REQUEST =>
Exactly the lines from the opening of the records through the line containing "see meil töödelda" should be copied, with both included.
#### GIVEN ENTRIES
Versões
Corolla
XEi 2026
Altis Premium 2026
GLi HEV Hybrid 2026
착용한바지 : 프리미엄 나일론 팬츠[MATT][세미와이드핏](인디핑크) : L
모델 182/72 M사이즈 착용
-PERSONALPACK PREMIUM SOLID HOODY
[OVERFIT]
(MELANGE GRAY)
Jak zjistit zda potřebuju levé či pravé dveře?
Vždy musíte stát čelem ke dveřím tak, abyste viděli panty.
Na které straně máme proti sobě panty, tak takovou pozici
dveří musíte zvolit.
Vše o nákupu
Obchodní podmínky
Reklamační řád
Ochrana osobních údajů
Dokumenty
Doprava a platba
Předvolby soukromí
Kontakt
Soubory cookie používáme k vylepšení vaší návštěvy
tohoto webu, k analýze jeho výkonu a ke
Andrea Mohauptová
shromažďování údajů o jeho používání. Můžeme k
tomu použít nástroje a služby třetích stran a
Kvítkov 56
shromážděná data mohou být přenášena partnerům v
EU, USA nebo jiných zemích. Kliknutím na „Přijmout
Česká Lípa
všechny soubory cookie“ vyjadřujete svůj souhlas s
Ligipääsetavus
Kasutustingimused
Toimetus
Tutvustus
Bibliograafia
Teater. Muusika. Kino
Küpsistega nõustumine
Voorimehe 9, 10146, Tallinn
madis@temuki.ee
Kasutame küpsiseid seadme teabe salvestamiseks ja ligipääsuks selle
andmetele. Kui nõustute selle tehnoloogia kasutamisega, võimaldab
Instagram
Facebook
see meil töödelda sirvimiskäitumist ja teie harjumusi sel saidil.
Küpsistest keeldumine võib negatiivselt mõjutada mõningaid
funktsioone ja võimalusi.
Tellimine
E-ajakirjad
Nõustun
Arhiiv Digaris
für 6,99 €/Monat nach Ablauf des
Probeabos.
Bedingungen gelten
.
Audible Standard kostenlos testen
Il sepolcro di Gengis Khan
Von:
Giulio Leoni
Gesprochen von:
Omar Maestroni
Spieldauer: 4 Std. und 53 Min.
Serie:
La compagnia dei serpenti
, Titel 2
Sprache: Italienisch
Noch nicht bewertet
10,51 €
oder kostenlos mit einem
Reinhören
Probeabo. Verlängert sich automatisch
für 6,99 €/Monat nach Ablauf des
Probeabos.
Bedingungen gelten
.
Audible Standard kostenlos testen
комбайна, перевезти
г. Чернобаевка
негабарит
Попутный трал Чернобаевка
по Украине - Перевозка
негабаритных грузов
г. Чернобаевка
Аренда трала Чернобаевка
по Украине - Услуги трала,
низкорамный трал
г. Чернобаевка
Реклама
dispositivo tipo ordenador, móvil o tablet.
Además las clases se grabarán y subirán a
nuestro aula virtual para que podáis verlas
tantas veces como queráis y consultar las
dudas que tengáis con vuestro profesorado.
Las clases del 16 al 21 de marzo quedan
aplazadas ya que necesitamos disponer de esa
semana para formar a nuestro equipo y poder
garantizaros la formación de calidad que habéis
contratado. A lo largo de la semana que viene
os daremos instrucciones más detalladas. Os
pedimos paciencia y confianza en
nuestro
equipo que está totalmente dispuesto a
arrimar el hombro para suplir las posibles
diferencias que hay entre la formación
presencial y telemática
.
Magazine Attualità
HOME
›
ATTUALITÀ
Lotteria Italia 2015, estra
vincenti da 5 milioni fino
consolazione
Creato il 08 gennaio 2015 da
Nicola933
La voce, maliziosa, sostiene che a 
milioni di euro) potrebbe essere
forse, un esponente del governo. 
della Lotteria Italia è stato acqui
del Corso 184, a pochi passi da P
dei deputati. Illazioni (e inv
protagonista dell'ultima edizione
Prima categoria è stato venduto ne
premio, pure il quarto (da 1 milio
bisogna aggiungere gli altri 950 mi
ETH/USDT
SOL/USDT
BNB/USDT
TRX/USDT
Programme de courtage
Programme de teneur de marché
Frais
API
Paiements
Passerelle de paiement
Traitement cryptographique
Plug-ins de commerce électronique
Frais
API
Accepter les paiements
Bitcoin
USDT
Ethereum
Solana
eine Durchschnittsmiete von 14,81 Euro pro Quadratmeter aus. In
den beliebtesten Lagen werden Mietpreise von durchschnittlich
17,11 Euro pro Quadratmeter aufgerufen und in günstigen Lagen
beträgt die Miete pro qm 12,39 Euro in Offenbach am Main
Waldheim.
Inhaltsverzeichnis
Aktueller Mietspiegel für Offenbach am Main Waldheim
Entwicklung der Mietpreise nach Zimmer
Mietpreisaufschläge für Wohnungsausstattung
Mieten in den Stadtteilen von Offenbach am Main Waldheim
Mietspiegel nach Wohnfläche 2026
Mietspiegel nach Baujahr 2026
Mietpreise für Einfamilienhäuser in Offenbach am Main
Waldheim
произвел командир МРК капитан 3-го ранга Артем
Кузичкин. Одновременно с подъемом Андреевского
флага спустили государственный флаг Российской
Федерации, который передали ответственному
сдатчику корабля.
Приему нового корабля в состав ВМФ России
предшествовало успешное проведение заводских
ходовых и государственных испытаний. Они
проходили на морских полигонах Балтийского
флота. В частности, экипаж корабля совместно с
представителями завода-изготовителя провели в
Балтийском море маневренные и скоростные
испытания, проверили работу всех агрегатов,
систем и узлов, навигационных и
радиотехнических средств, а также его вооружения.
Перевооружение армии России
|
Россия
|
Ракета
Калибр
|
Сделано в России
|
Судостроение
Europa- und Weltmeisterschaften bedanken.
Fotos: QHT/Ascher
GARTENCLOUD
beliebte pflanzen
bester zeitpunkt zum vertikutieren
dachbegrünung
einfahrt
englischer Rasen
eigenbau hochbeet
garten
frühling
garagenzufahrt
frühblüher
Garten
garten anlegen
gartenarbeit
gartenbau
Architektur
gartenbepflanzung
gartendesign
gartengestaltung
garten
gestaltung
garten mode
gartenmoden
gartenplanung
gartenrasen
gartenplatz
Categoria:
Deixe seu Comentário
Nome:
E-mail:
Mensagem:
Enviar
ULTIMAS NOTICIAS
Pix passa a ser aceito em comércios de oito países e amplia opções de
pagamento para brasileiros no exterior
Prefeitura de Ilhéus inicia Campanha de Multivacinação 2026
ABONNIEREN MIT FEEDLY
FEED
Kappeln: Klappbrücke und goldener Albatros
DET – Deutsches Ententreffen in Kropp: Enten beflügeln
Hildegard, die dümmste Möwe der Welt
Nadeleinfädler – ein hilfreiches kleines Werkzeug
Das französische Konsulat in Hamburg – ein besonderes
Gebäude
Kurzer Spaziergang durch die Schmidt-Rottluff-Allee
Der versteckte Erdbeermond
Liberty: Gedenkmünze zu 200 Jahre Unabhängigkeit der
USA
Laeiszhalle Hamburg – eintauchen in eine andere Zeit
########
ANSWER SPACE =>
Versões
Corolla
XEi 2026
Altis Premium 2026
GLi HEV Hybrid 2026
착용한바지 : 프리미엄 나일론 팬츠[MATT][세미와이드핏](인디핑크) : L
모델 182/72 M사이즈 착용
-PERSONALPACK PREMIUM SOLID HOODY
[OVERFIT]
(MELANGE GRAY)
Jak zjistit zda potřebuju levé či pravé dveře?
Vždy musíte stát čelem ke dveřím tak, abyste viděli panty.
Na které straně máme proti sobě panty, tak takovou pozici
dveří musíte zvolit.
Vše o nákupu
Obchodní podmínky
Reklamační řád
Ochrana osobních údajů
Dokumenty
Doprava a platba
Předvolby soukromí
Kontakt
Soubory cookie používáme k vylepšení vaší návštěvy
tohoto webu, k analýze jeho výkonu a ke
Andrea Mohauptová
shromažďování údajů o jeho používání. Můžeme k
tomu použít nástroje a služby třetích stran a
Kvítkov 56
shromážděná data mohou být přenášena partnerům v
EU, USA nebo jiných zemích. Kliknutím na „Přijmout
Česká Lípa
všechny soubory cookie“ vyjadřujete svůj souhlas s
Ligipääsetavus
Kasutustingimused
Toimetus
Tutvustus
Bibliograafia
Teater. Muusika. Kino
Küpsistega nõustumine
Voorimehe 9, 10146, Tallinn
madis@temuki.ee
Kasutame küpsiseid seadme teabe salvestamiseks ja ligipääsuks selle
andmetele. Kui nõustute selle tehnoloogia kasutamisega, võimaldab
Instagram
Facebook
see meil töödelda sirvimiskäitumist ja teie harjumusi sel saidil.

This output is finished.